Alicia adalah orang pertama yang menanggapi permohonannya. Ia menatap Mary, lalu menatap rambut peraknya. “Gaya rambut ini sangat cocok untukmu, Lady Mary.”
“B-Benarkah? Aku hanya ingin sedikit menyegarkan penampilanku, itu saja.”
“Ya, benar. Ditambah lagi, cuaca akhir-akhir ini semakin hangat…”
“Ini bukan perubahan yang disebabkan oleh cuaca! Kamu menghabiskan sebagian besar tahun lalu bersamaku, jadi kamu pasti memperhatikan rambutku yang ikal!”
Saat Mary menjerit, Patrick memanggil namanya selanjutnya.
Mendengar ini, Mary merasa sedikit lega. Bagaimanapun, dia adalah Patrick Dyce sendiri. Dia adalah Pangeran Tampan yang sempurna yang diinginkan semua orang. Seseorang yang sempurna seperti dia secara alami memiliki selera bahasa yang cocok untuk memuji wanita dengan benar. Kepribadiannya mencegahnya untuk berbicara manis kepada orang lain, tetapi karena Mary telah menjadi sasaran kata-kata manisnya berkali-kali di masa lalu, dia mulai menghargai kecerdasan dan selera yang baik di balik kata-kata itu. Sebagai catatan tambahan, akhir-akhir ini, semua itu ditujukan kepada Alicia.
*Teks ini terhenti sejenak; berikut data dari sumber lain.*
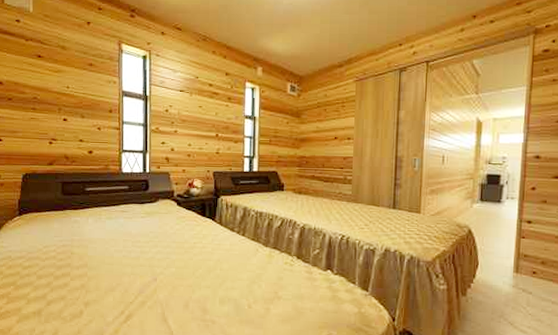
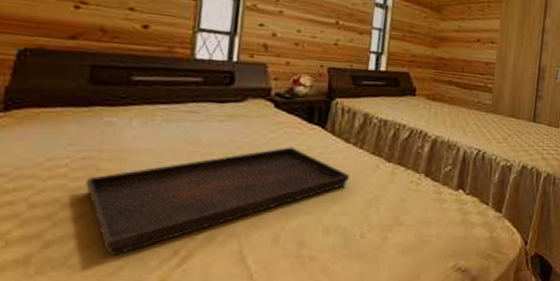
serving tray: none [66,235,236,313] -> present [86,147,349,256]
Meskipun demikian, Patrick menoleh ke arah Mary, menatap penuh kasih sayang ke rambut peraknya. Karena Mary tidak merasakan sedikit pun ketertarikan romantis padanya, hatinya tidak berdebar-debar saat melihatnya, tetapi dia siap untuk akhirnya menerima pujian dan dengan penuh harap menunggu kata-kata berikutnya.
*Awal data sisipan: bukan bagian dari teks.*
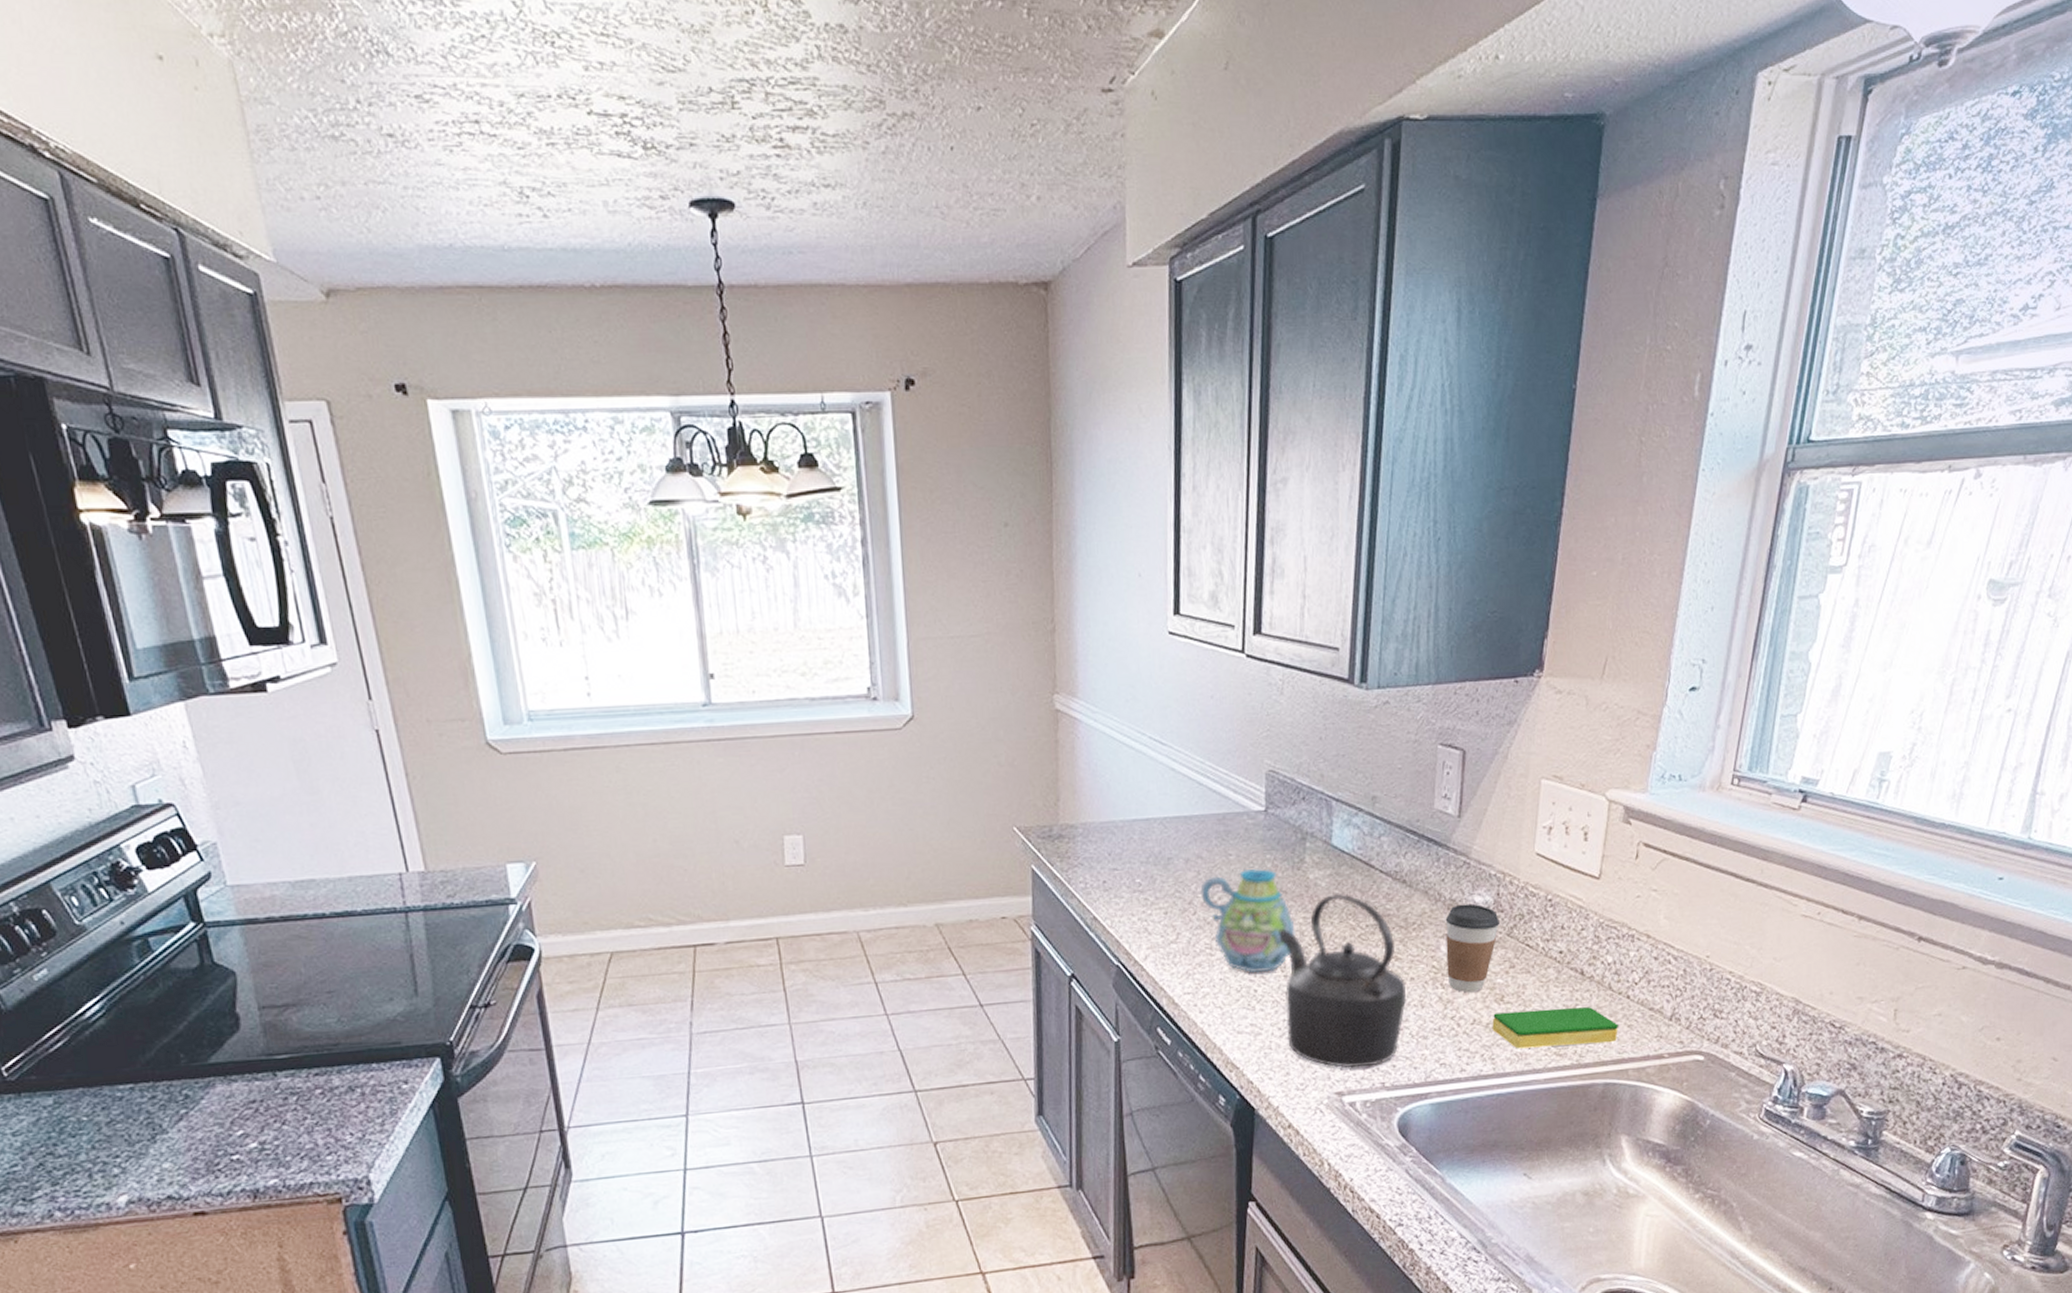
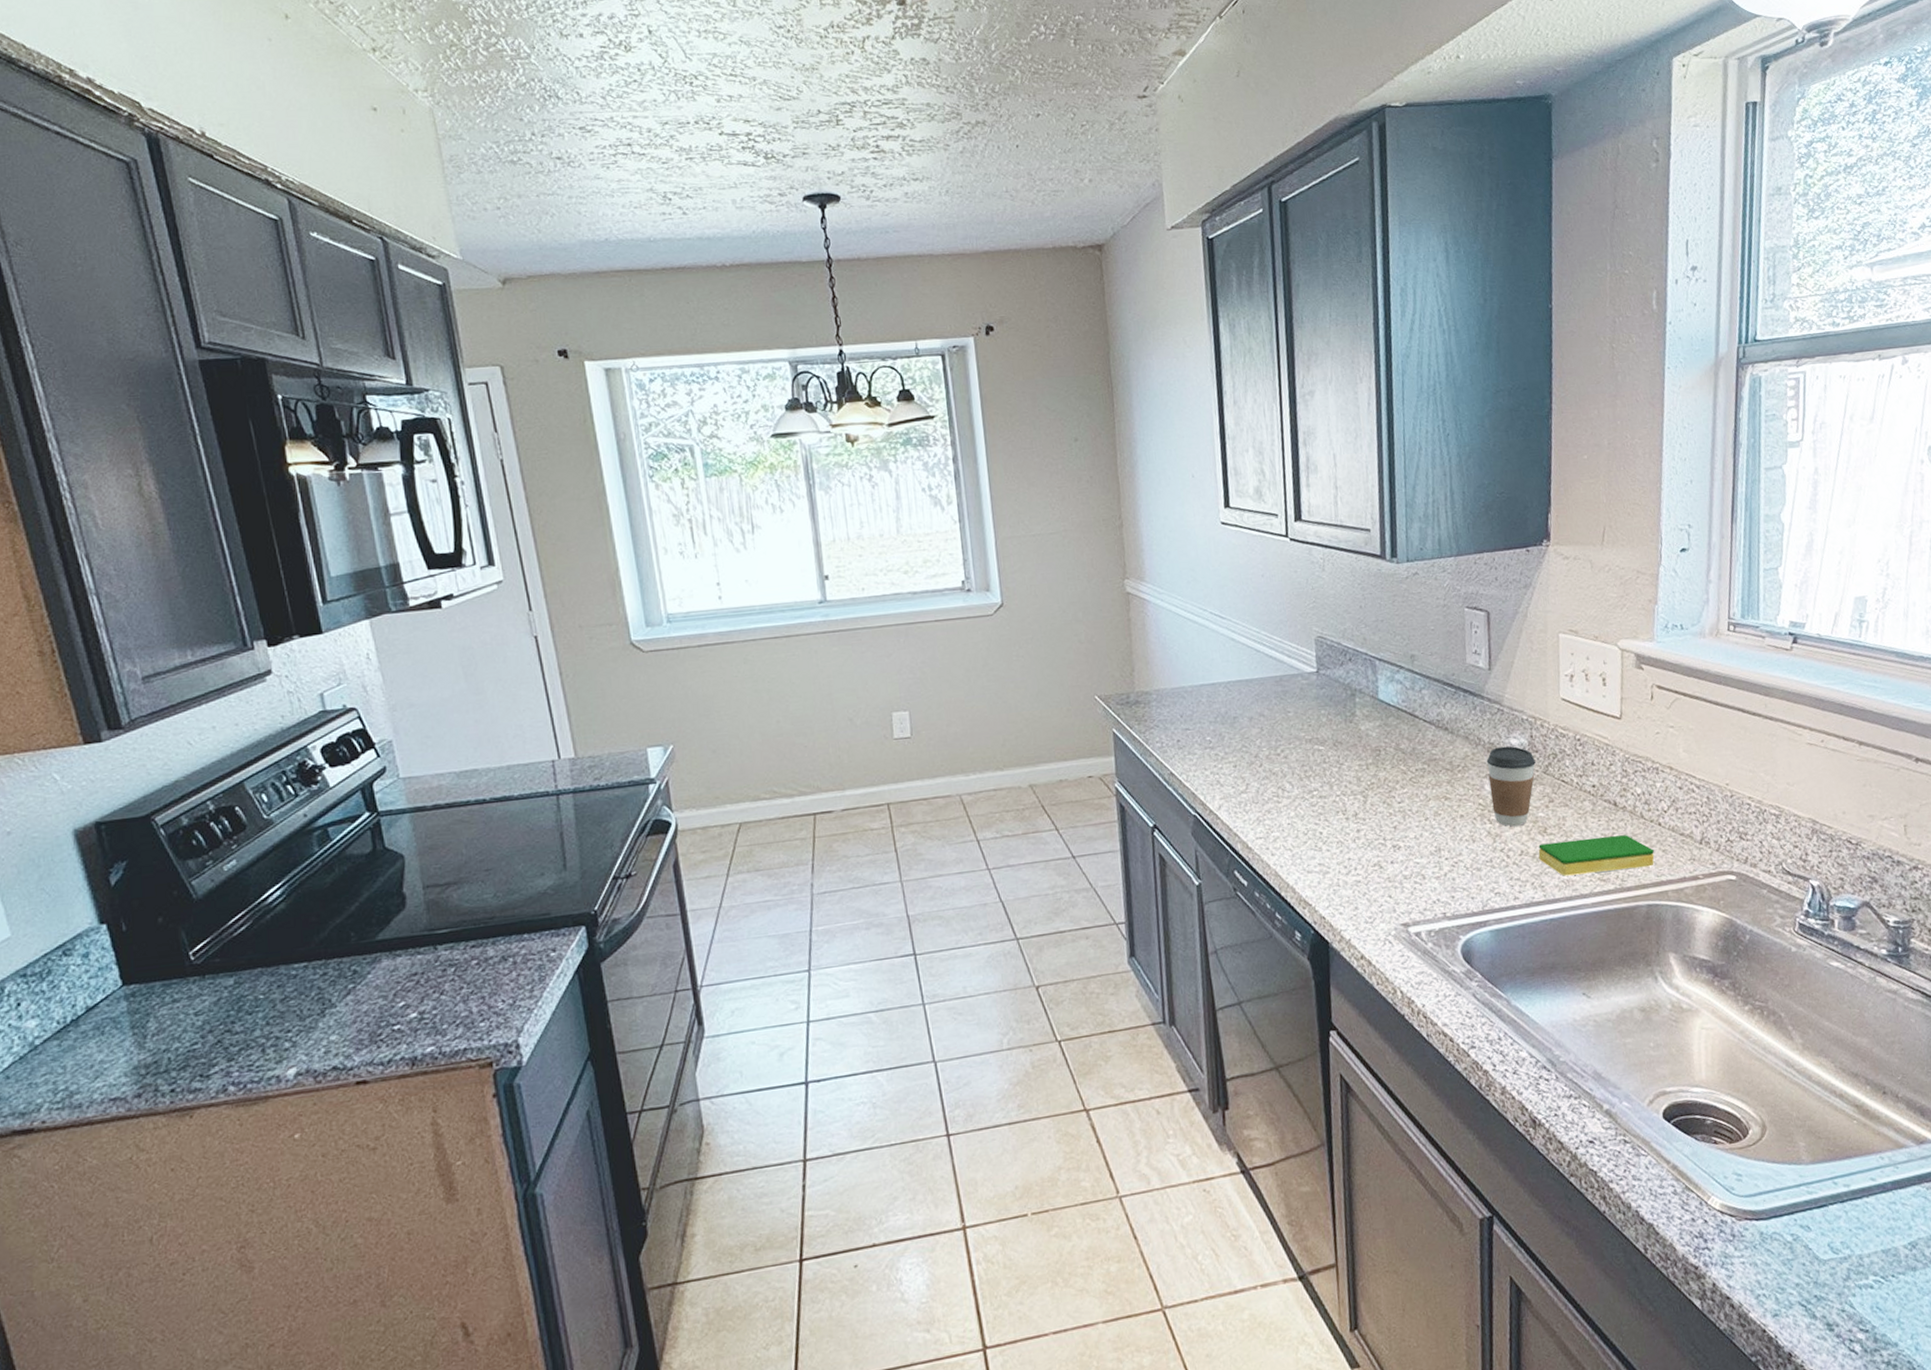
mug: present [1200,869,1295,974] -> none [1264,723,1353,817]
kettle: present [1278,893,1406,1068] -> none [1337,741,1458,900]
“Mary, kamu sudah benar-benar tumbuh dewasa.”
“Ini bukan bukti usiaku!”
“Jadi, apa yang akan terjadi selanjutnya? Mungkin akan membaik sepenuhnya dalam dua tahun ke depan.”
“Apa?! Kau sudah pindah ke bentuk kedua?! Ugh, aku sudah muak! Aku bodoh karena mengharapkan sesuatu!”
“Tenanglah, Yang Mulia. Rambut Anda bisa menggulung jika Anda terus marah seperti ini.”
“Bukan seperti itu cara kerjanya!”
Mary meninggikan suaranya, dan Adi menenangkannya (meskipun sebenarnya dialah yang pertama kali melontarkan kata-kata kasar kepadanya). Patrick dan Alicia hanya bisa mengangkat bahu mendengar percakapan mereka yang biasa.